_出典文書_:
+-------+

”朝まで残業した場合はどのように計算するの?”

先日表題のような質問を受けました。

今の時代では多くないのかもしれませんが、深夜まで残業し、そのまま帰宅せず始業時間が来てしまうということもなくはありません。

 

まず、平日における残業計算の基本を考えてみると、次のようになります。

①8時間まで…通常の1時間当たり賃金(以下「時間給」とします。)

②8時間を超えた部分…通常の時間給×1.25

③午後10時~午前5時…通常の時間給×1.25

④8時間を超えた午後10時〜午前5時(つまり、②+③)…通常の時間給×1.50

ここまではわかるんですが、じゃあ実際に朝まで残業した場合いくらになるのか、朝5時以降は当日扱いなのか翌日扱いなのか、とかなんとなくもやもやする方もいるようです。私も以前そうでした。

そこで、実際に計算してみましょう。

始業時間は午前9時、終業時間は午後6時(休憩12時~13時)、時給1500円。

この方が朝まで残業し、そのまま翌日の勤務についたと仮定します。

+-------+

保存データ:
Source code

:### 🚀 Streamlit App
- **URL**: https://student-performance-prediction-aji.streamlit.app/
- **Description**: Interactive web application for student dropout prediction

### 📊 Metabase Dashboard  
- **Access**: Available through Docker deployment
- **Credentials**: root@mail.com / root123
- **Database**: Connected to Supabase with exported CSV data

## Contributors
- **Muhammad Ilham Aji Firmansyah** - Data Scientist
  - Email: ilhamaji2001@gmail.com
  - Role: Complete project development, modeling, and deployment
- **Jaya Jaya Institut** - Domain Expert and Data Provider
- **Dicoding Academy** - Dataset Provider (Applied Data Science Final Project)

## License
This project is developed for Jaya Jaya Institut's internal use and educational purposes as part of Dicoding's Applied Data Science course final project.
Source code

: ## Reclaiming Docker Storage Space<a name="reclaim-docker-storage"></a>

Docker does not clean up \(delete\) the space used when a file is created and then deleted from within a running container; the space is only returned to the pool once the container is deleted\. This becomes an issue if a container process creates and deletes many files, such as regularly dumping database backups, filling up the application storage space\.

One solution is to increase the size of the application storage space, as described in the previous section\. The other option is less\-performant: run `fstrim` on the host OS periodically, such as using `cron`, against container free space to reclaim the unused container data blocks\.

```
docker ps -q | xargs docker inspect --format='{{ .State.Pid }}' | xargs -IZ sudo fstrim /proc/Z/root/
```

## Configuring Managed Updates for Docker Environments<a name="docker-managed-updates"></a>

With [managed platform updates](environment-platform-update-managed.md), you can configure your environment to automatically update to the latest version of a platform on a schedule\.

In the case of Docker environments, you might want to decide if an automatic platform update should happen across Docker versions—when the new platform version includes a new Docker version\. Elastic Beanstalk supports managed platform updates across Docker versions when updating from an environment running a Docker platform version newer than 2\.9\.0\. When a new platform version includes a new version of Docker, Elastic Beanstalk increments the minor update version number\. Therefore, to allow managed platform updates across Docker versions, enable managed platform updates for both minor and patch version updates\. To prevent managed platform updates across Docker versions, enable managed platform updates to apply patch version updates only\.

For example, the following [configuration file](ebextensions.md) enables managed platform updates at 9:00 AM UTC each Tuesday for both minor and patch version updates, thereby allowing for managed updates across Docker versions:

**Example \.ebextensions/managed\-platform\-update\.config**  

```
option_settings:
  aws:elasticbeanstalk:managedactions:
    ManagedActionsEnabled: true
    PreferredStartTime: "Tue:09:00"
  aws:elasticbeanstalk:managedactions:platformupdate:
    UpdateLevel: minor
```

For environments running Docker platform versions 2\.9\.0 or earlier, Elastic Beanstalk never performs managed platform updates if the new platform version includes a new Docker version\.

+-------+

_実施事項_:
残業代の計算についての文章を、「まず、平日における残業計算の基本を考えてみると、次のようになります。」から「そこで、実際に計算してみましょう。」までのすべてにわたり、「時間給」を「時給」に改めた形で書き直してください。

_この問題の解答_:
まず、平日における残業計算の基本を考えてみると、次のようになります。

①8時間まで…通常の1時間当たり賃金(以下「時給」とします。)

②8時間を超えた部分…通常の時給×1.25

③午後10時~午前5時…通常の時給×1.25

④8時間を超えた午後10時〜午前5時(つまり、②+③)…通常の時給×1.50

ここまではわかるんですが、じゃあ実際に朝まで残業した場合いくらになるのか、朝5時以降は当日扱いなのか翌日扱いなのか、とかなんとなくもやもやする方もいるようです。私も以前そうでした。

そこで、実際に計算してみましょう。